Normally, I expect a subclass to act in a manner consistent
with its Base classes. In particular, I don't expect to
*lose* any functionality, unless that was the whole point of
the subclass. (e.g., a security-restricted version, or an
interface implementation that doesn't require a filesystem.)
One (common?) exception seems to occur in initialization. I
understand stripping out arguments that your subclass explicitly
handles or replaces. A subclass intended to restrict access
might even "handle" all unknown arguments.
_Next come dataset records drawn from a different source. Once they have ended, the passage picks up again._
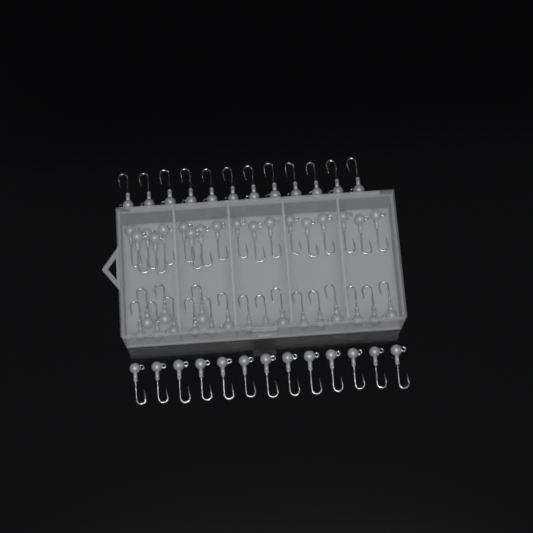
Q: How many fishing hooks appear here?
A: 61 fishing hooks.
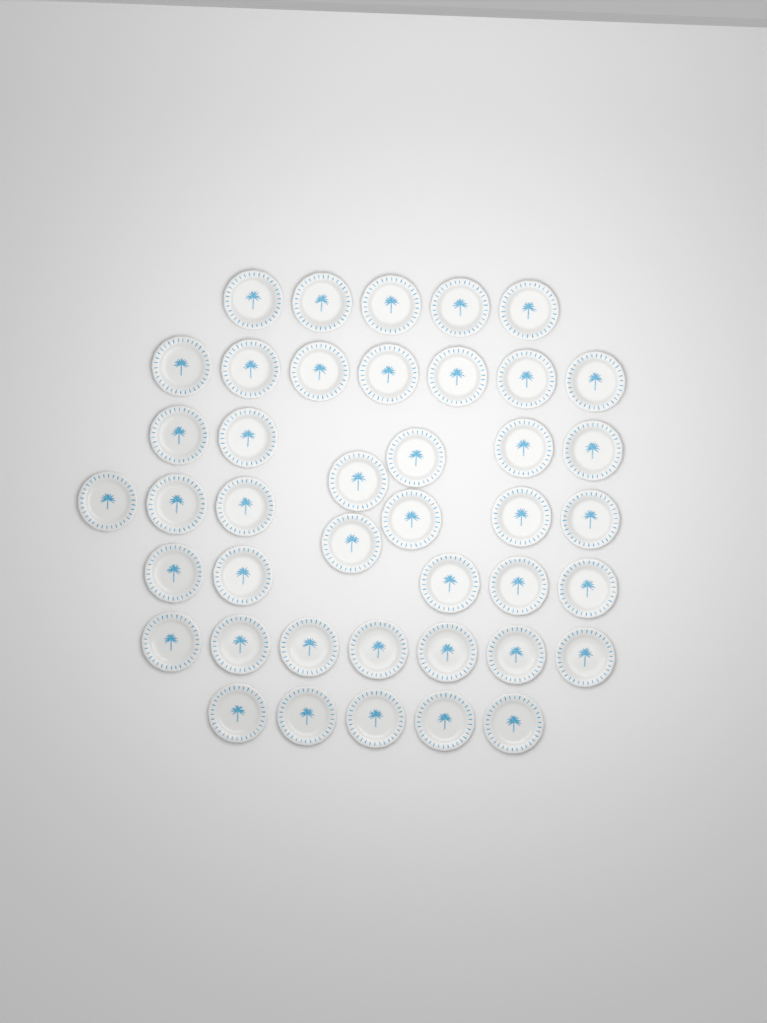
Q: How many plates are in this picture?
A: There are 42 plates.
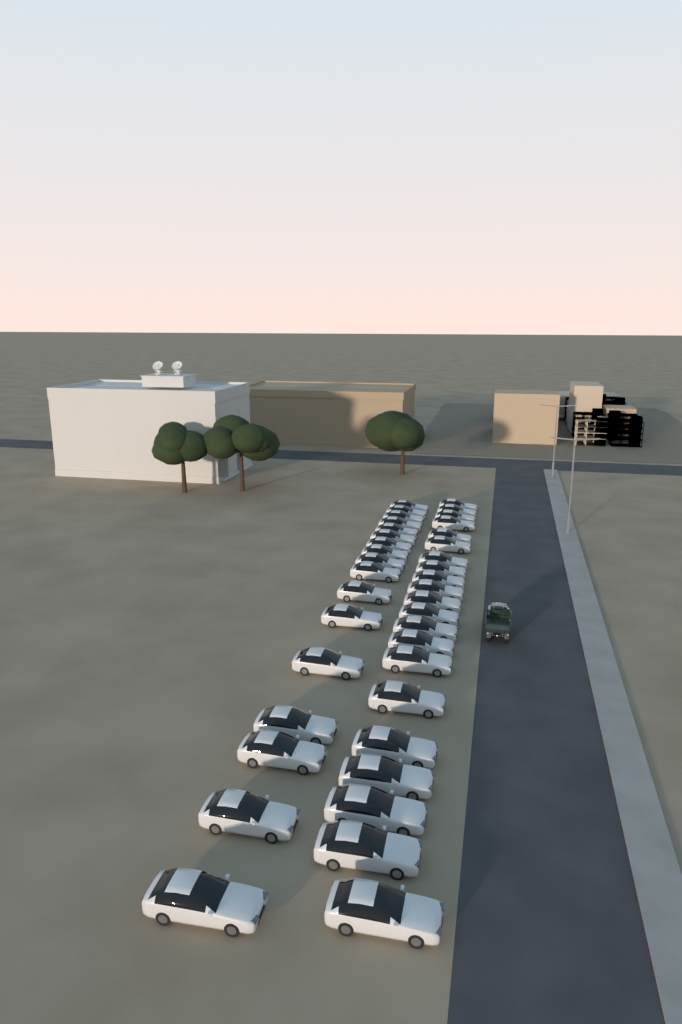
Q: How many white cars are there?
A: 38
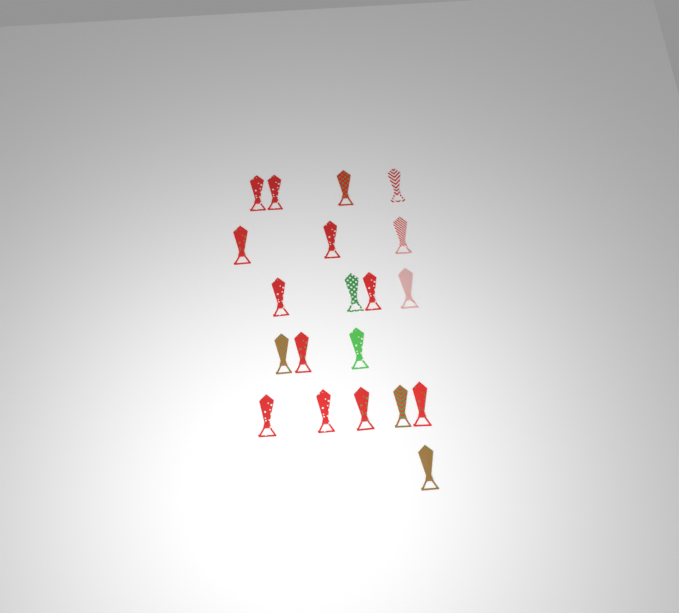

But for the general
case, is there any reason *not* to pass unhandled initializer
arguments to the parent classes?
More specifically, is there any reason not to replace:
class SubClass(BaseClass):
def __init__(self):
BaseClass.__init__(self)
with:
class SubClass(BaseClass):
def __init__(self, *args, **kwargs):
BaseClass.__init__(self, *args, **kwargs)
on a near-global basis?
--------
Bug 876421 provides an example surprise in the standard library.
http://sourceforge.net/tracker/?func...&group_id=5470
SubClass(level=ERROR) throws an exception, even though
BaseClass(level=ERROR) works, and level=ERROR was still
valid to the subclass, with the same meaning.
I expect that variations on verbosity will be a common
pass-through argument in many types of code.
--------
Yes, I realize that changing BaseClass.__init__(...)
to super.__init__(...) may be better still, but that
discussion is orthogonal to this question.
Yes, I would have preferred that the interpreter add
the (possibly modified) *args and **kwargs automatically,
but I do realize that it is too late for that change.
--
-jJ Take only memories. Leave not even footprints.